Each line of the data below from the one holding "sa vie glisse" to the one holding "Polis812.ru", inclusive, is to be reproduced exactly; no other line belongs in the answer.

Dataset entries
* * *

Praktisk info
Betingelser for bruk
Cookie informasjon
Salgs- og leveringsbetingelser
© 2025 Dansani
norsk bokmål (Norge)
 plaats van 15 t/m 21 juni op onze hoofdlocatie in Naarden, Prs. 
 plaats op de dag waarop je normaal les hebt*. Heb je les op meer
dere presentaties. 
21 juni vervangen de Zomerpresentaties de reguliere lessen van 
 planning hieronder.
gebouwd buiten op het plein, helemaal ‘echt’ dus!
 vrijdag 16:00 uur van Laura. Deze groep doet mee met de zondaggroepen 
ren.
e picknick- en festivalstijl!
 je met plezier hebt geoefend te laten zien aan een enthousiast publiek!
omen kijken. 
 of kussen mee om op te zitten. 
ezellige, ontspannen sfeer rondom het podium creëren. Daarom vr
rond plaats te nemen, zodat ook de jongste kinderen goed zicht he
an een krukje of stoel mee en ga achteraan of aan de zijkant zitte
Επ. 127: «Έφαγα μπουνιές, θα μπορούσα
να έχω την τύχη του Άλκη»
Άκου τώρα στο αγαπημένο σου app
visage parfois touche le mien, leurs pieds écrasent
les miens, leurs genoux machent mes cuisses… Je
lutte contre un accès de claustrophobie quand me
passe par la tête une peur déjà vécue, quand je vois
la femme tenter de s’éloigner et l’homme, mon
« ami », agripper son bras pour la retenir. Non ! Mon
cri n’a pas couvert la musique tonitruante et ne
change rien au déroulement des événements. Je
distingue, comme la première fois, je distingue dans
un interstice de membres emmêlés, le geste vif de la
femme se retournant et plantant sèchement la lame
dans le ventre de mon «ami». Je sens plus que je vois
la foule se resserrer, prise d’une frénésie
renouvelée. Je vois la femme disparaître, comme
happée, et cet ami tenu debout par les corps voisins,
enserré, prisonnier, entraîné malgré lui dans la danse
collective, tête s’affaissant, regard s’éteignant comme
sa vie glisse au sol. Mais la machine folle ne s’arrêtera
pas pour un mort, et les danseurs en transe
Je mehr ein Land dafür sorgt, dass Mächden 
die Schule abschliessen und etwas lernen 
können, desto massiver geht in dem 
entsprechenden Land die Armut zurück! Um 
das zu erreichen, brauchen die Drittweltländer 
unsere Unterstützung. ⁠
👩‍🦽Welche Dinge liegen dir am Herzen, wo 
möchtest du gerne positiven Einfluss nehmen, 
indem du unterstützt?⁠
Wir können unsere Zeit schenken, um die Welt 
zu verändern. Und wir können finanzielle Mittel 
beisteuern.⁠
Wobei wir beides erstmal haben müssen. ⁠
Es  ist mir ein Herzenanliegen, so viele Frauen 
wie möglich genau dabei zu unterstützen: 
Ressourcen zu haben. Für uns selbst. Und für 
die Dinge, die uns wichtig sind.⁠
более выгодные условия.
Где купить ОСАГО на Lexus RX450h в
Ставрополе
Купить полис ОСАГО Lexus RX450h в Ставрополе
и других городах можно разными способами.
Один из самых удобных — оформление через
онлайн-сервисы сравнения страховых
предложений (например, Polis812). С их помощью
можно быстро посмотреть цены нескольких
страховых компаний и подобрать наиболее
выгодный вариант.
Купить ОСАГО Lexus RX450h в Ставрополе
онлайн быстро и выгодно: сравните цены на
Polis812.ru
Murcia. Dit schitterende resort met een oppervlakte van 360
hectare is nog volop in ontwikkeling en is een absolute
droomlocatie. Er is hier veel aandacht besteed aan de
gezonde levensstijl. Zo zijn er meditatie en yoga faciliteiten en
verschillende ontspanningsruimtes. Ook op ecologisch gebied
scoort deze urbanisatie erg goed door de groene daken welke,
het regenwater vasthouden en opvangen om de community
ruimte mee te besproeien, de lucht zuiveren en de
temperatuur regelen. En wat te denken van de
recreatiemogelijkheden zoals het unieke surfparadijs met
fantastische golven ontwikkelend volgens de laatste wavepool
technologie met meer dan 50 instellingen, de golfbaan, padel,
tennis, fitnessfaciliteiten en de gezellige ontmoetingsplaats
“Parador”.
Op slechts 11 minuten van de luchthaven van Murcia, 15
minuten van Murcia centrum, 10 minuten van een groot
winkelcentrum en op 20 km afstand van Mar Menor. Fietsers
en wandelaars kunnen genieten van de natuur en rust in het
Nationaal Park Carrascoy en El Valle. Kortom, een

* * *

Response to the exercise:
sa vie glisse au sol. Mais la machine folle ne s’arrêtera
pas pour un mort, et les danseurs en transe
Je mehr ein Land dafür sorgt, dass Mächden 
die Schule abschliessen und etwas lernen 
können, desto massiver geht in dem 
entsprechenden Land die Armut zurück! Um 
das zu erreichen, brauchen die Drittweltländer 
unsere Unterstützung. ⁠
👩‍🦽Welche Dinge liegen dir am Herzen, wo 
möchtest du gerne positiven Einfluss nehmen, 
indem du unterstützt?⁠
Wir können unsere Zeit schenken, um die Welt 
zu verändern. Und wir können finanzielle Mittel 
beisteuern.⁠
Wobei wir beides erstmal haben müssen. ⁠
Es  ist mir ein Herzenanliegen, so viele Frauen 
wie möglich genau dabei zu unterstützen: 
Ressourcen zu haben. Für uns selbst. Und für 
die Dinge, die uns wichtig sind.⁠
более выгодные условия.
Где купить ОСАГО на Lexus RX450h в
Ставрополе
Купить полис ОСАГО Lexus RX450h в Ставрополе
и других городах можно разными способами.
Один из самых удобных — оформление через
онлайн-сервисы сравнения страховых
предложений (например, Polis812). С их помощью
можно быстро посмотреть цены нескольких
страховых компаний и подобрать наиболее
выгодный вариант.
Купить ОСАГО Lexus RX450h в Ставрополе
онлайн быстро и выгодно: сравните цены на
Polis812.ru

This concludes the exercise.